3 фильтрации FASTQ 3/3
Главная функция 0.9/1 (границы значений не включены)
README 2/2
Структура репозитория и качество кода 2/3 (-0.5 за системные файлы, -0.3 за комментарии к коммитам, -0.2 Отсутствие пробелов).
Улучшение кода ДНК/РНК и белковых тулов 0.8/1.

Итого: 8.7 баллов

albidgy · 2023-10-16T09:20:29Z

+    :rtype: str
+    :return: complement sequence   
+    """
+    complement_dict = {'A': 'T', 'C': 'G', 


Про словарь я тебе писала, что его лучше сделать константой и вынести за пределы функции.

albidgy · 2023-10-16T09:20:30Z

+    complement_dict = {'A': 'T', 'C': 'G', 
+                   'G': 'C', 'T': 'A', 'U': 'A', 'a': 't',
+                   'c': 'g', 'g': 'c', 't': 'a', 'u': 'a'}
+    complement_seq = []


За это спасибо!

albidgy · 2023-10-16T09:20:31Z

+    :return: GC-contentn percent 
+    """
+    length = len(seq)
+    gc_content = 0.0


Можно не создавать переменную, она сама создастся на лету в строке 78

albidgy · 2023-10-16T09:20:34Z

+    length = len(seq)
+    gc_content = 0.0
+    seq_up = seq.upper()
+    c = seq_up.count("C")


Раньше было лучше название - c_nucl

albidgy · 2023-10-16T09:20:36Z

+    seq_up = seq.upper()
+    c = seq_up.count("C")
+    g = seq_up.count("G")
+    gc_content = round(((c+g)/length*100),2)


Не забывай про пробелы. + одна пара скобок тут лишняя.

Suggested change

gc_content = round(((c+g)/length*100),2)

gc_content = round((c+g) / length * 100 , 2)

albidgy · 2023-10-16T09:20:54Z

+            if len(sep_seq[0]) == 1:
+                encode_seq.append(RESIDUES_NAMES_THREE[residue])
+    for residue, reg in zip(encode_seq, save_register(seq)):
+        if (reg == 1):


Скобки не нужны

albidgy · 2023-10-16T09:20:56Z

+                encode_seq.append(RESIDUES_NAMES_THREE[residue])
+    for residue, reg in zip(encode_seq, save_register(seq)):
+        if (reg == 1):
+            encode_seq_registered += residue.upper()

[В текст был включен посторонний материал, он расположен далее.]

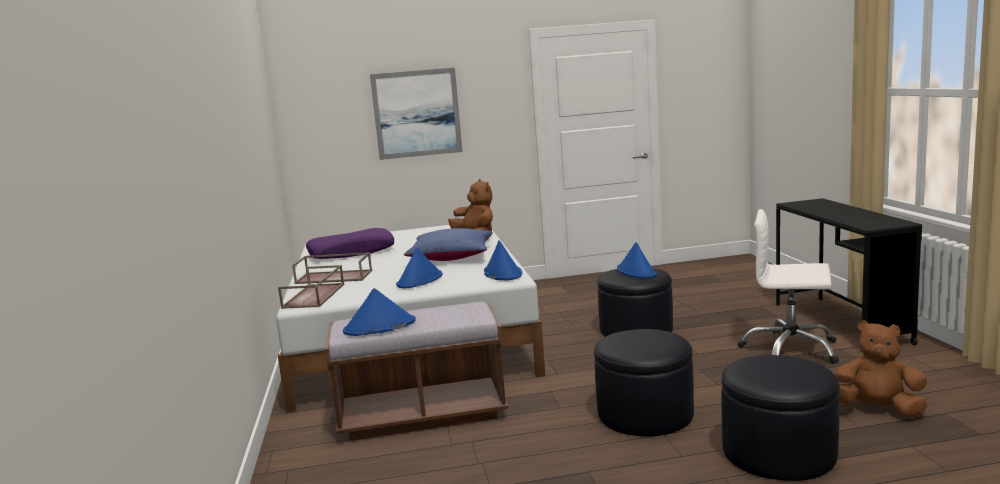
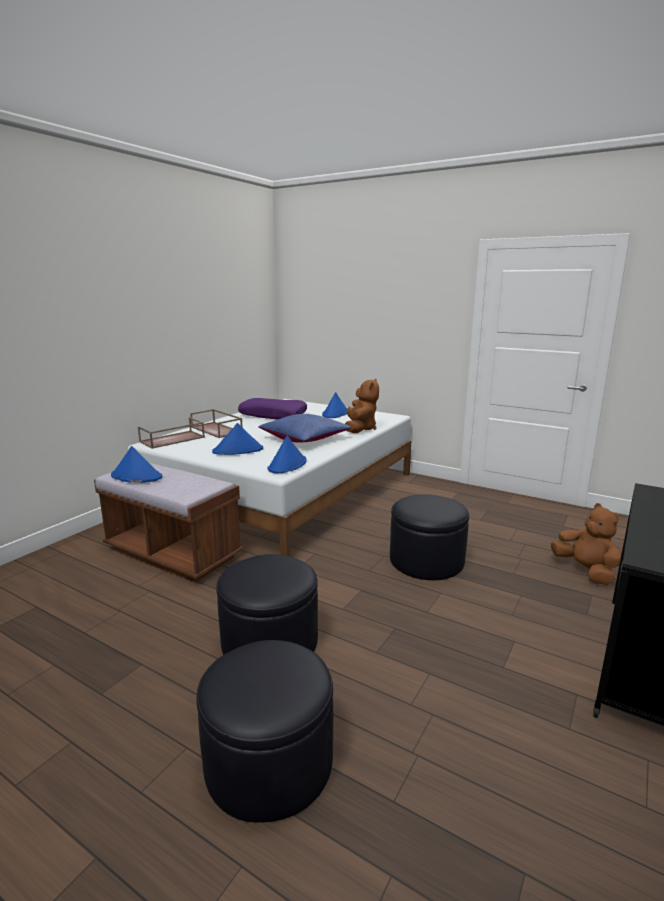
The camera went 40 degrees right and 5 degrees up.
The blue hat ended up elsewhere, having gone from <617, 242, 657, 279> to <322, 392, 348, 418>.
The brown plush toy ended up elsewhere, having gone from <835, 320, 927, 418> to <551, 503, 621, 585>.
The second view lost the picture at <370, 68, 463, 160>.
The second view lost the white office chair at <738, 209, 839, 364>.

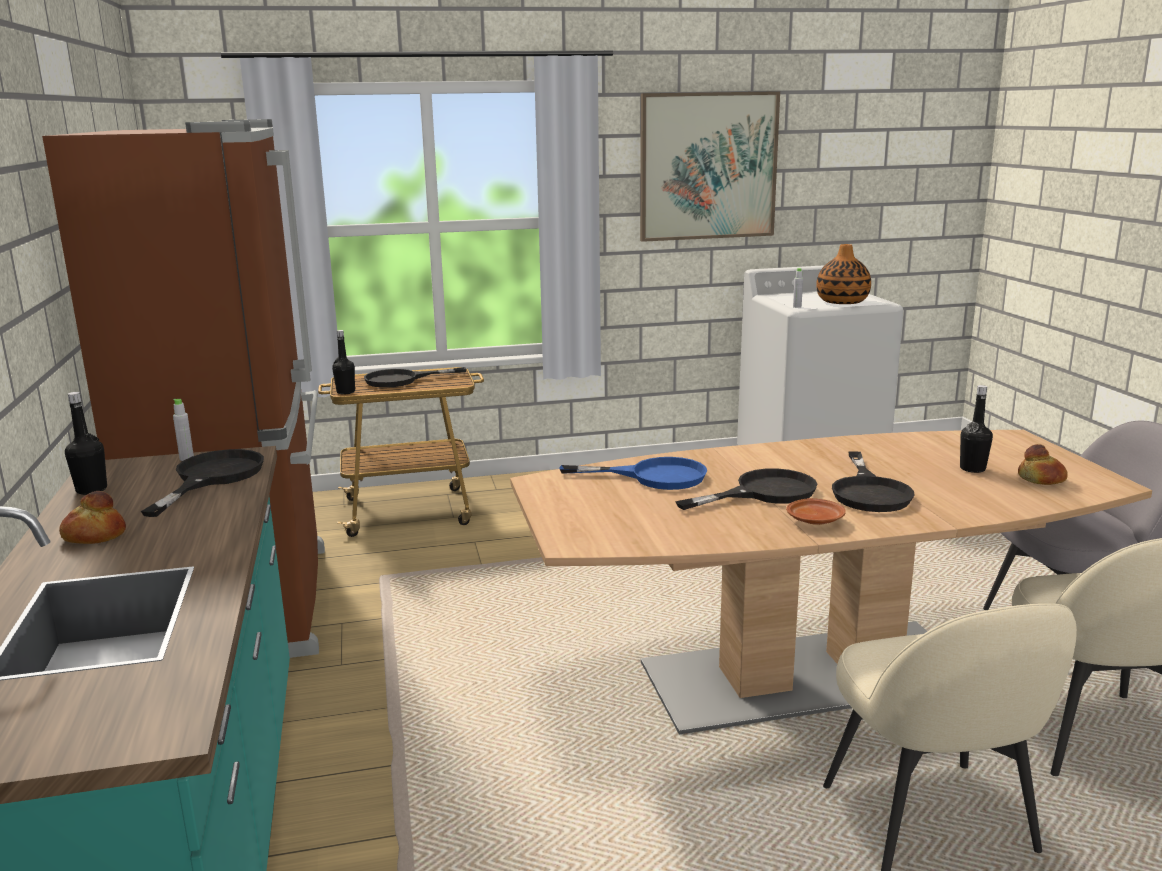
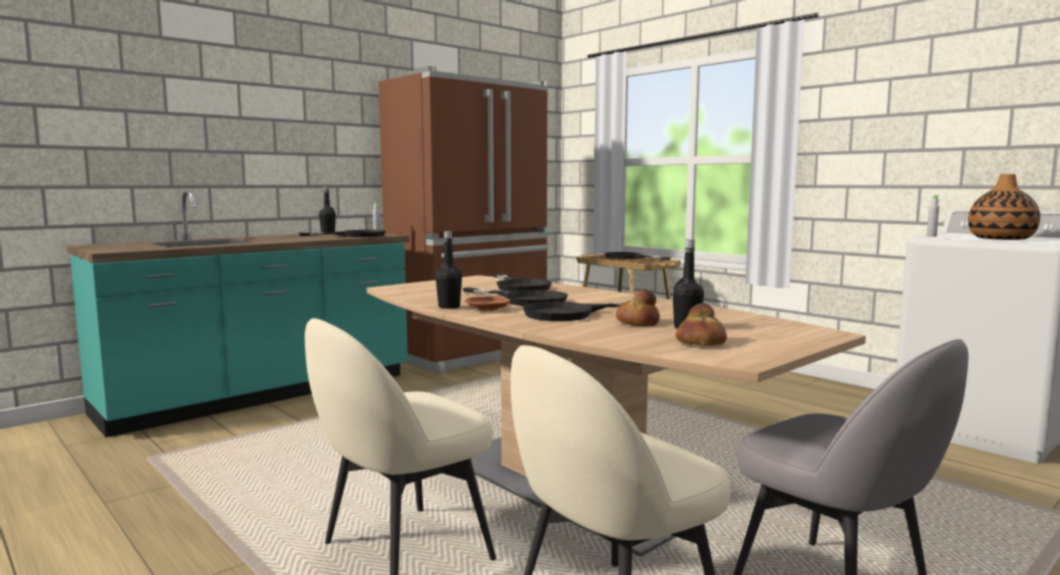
The camera went 60 degrees right and 10 degrees down.
The black bottle ended up elsewhere, having gone from <332, 330, 355, 395> to <436, 231, 462, 309>.
What was the blue frying pan at <560, 457, 707, 490> turned into the black frying pan at <493, 273, 552, 291>.
The bread ended up elsewhere, having gone from <59, 491, 126, 544> to <616, 289, 660, 326>.
The second view lost the picture at <640, 91, 780, 242>.

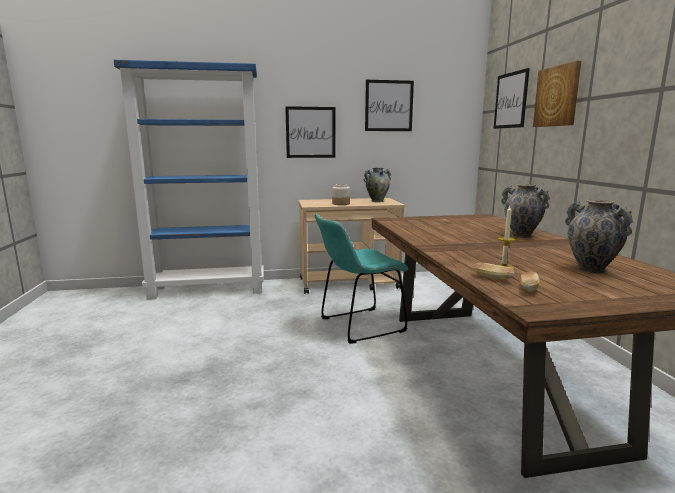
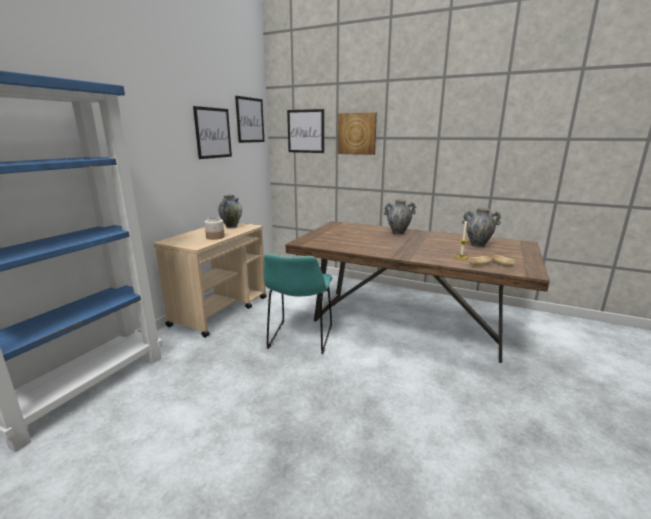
The camera went 55 degrees left and 5 degrees up.
The picture ended up elsewhere, having gone from <285, 106, 335, 158> to <235, 96, 264, 143>.

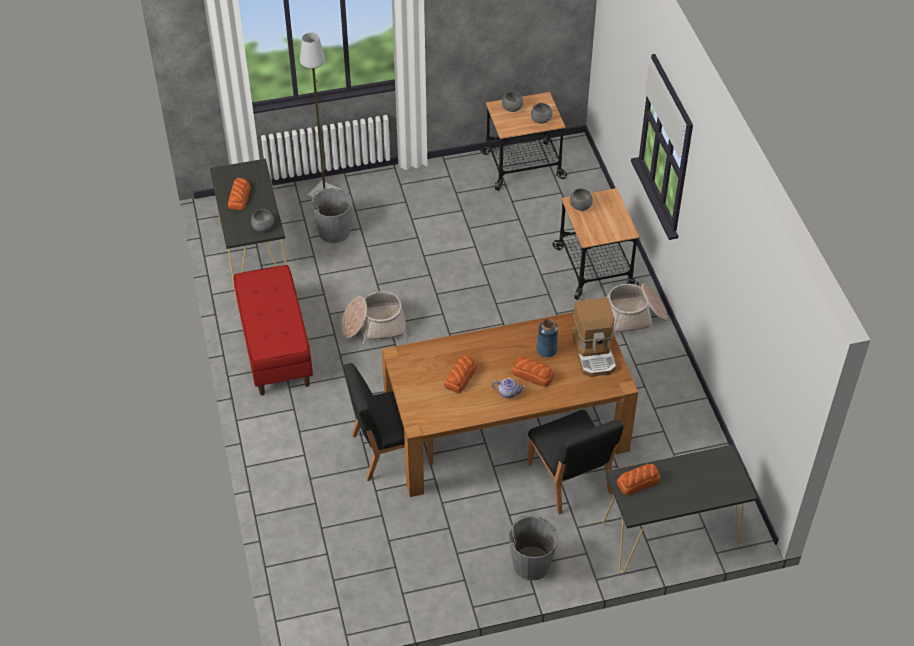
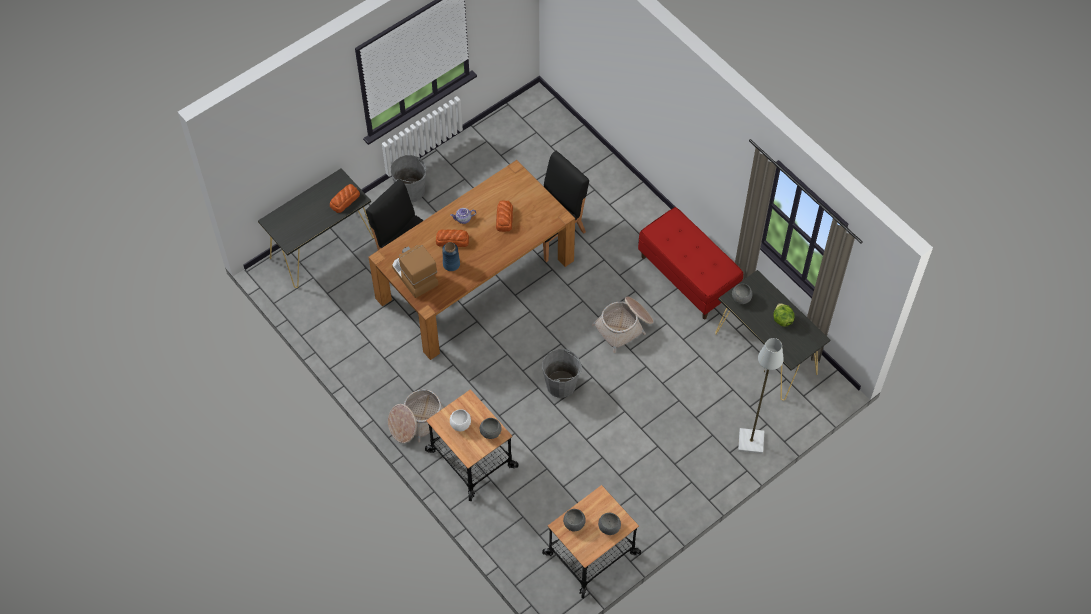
The camera went 155 degrees right and 10 degrees up.
The second view gained the white bowl at <450, 409, 471, 431>.
The grey bucket ended up elsewhere, having gone from <311, 188, 352, 243> to <542, 349, 582, 398>.
Where the bread stood at <228, 178, 251, 210>, the lettuce came to stand at <773, 303, 795, 327>.

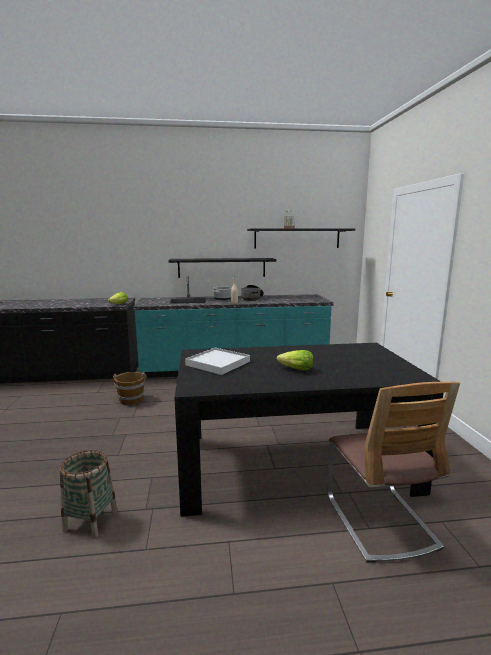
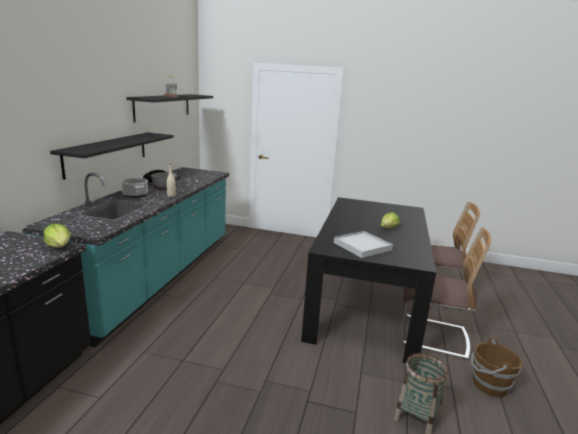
The camera went 70 degrees left and 5 degrees up.
The second view gained the chair at <401, 227, 491, 360>.
The brown bucket ended up elsewhere, having gone from <113, 372, 147, 405> to <471, 338, 523, 397>.

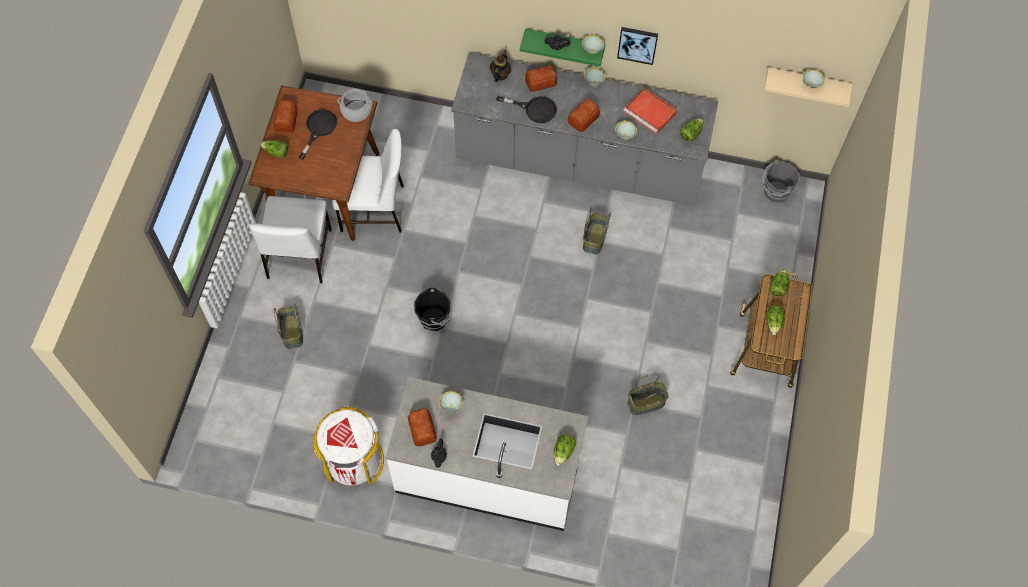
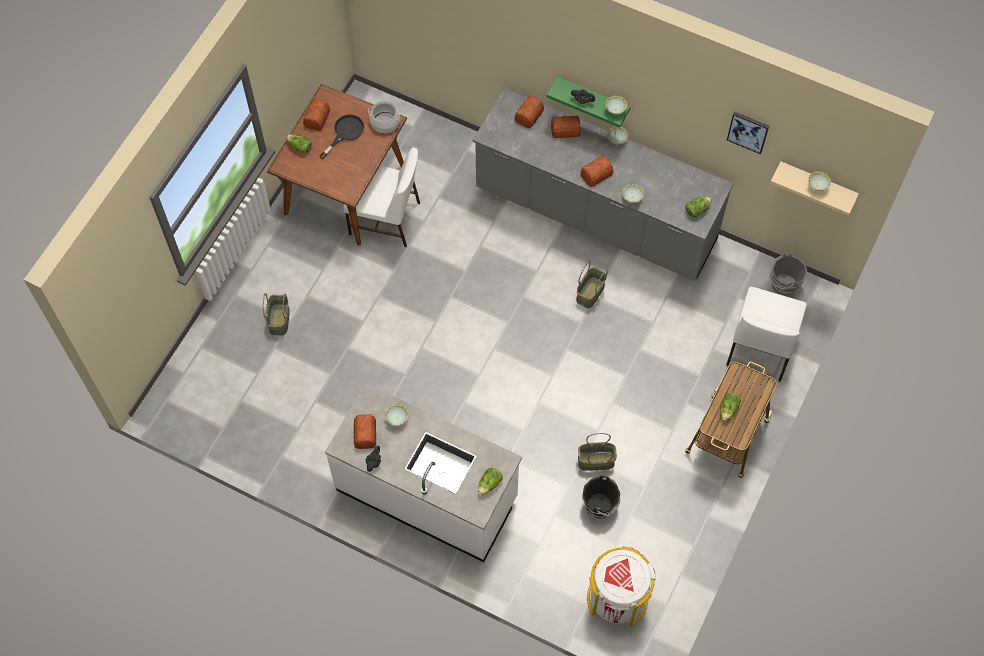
The camera went 15 degrees right and 0 degrees up.
Where the teapot stood at <490, 50, 511, 82>, the bread came to stand at <515, 95, 544, 128>.
The black bucket ended up elsewhere, having gone from <414, 288, 452, 331> to <582, 476, 620, 519>.
The white trash can ended up elsewhere, having gone from <313, 407, 384, 485> to <587, 546, 656, 626>.
The white chair ended up elsewhere, having gone from <249, 196, 332, 283> to <726, 287, 807, 382>.
The picture ended up elsewhere, having gone from <617, 27, 658, 65> to <727, 112, 769, 154>.
The second view lost the black frying pan at <496, 96, 557, 123>.
The second view lost the red tray at <624, 87, 678, 134>.
The second view lost the lettuce at <769, 269, 789, 296>.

Лучше использовать append()

albidgy · 2023-10-16T09:20:58Z

+            fin_seq.append(residue)
+            if ((i+1) % 3 == 0):
+                fin_seq.append(' ')
+        return ' '.join(fin_seq)


Suggested change

return ' '.join(fin_seq)

return ''.join(fin_seq)

Лучше убрать пробел, а то запись странная получается.

Код работает правильно, но в нем много повторений. Если тебе будет интересно, как это можно сделать короче, напиши мне, я напишу альтернативную версию.

albidgy · 2023-10-16T09:21:01Z

+        residue_count[[tl_code for tl_code in RESIDUES_NAMES if RESIDUES_NAMES[tl_code] == residue][0]] = 0
+    for residue in seq:
+        residue_count[[tl_code for tl_code in RESIDUES_NAMES if RESIDUES_NAMES[tl_code] == residue][0]] += 1


Вот эту часть можно было переписать. 2 словаря у тебя теперь есть, поэтому достаточно легко сделать это более аккуратно. Замечание не исправлено.

albidgy · 2023-10-16T09:21:03Z

+            site_full_position.append(f'{site_start_position[counter]}:{site_end_position[counter]}')
+        return f'Site entry in sequence = {site_count}. Site residues can be found at positions: {site_full_position}'
+    else:
+        return f'{site} site is not in sequence!'


Замечание не исправлено.

grishchenkoira added 10 commits October 7, 2023 23:46

Innitial commit for dna_rna_analysis.py

91e416f

Innitial commit for fastq_analysis.py

52772ec

Innitial commit for protein_analysis

edf755b

Add python script with all functions for this module

b247115

Add python script with all functions for this module

78dc3b5

Add python script with all functions for protein module

c6ade48

Initail commit for main script of Bio_Seq_Analysis_Tool

caee4ae

Add forder with required modules for Bio_Seq_Analysis_Tool.py

10e061b

Add python script with all functions into Bio_Seq_Analysis_Tool

1de06fd

Add README for Bio_Seq_Analysis_Tool module with detailed description…

be10c57

… of this one

albidgy reviewed Oct 16, 2023

View reviewed changes

Provide feedback

Saved searches

Use saved searches to filter your results more quickly

Development#1

Development#1
grishchenkoira wants to merge 10 commits into
mainfrom
development

grishchenkoira commented Oct 7, 2023

Uh oh!

albidgy left a comment

Uh oh!

albidgy Oct 16, 2023

Uh oh!

albidgy Oct 16, 2023

Uh oh!

albidgy Oct 16, 2023

Uh oh!

albidgy Oct 16, 2023

Uh oh!

albidgy Oct 16, 2023

Uh oh!

albidgy Oct 16, 2023

Uh oh!

albidgy Oct 16, 2023

Uh oh!

albidgy Oct 16, 2023

Uh oh!

albidgy Oct 16, 2023

Uh oh!

albidgy Oct 16, 2023

Uh oh!

Reviewers

Assignees

Labels

Projects

Milestone

Development

Uh oh!

2 participants

	gc_content = round(((c+g)/length*100),2)
	gc_content = round((c+g) / length * 100 , 2)

Conversation

grishchenkoira commented Oct 7, 2023

Uh oh!

albidgy left a comment

Choose a reason for hiding this comment

Uh oh!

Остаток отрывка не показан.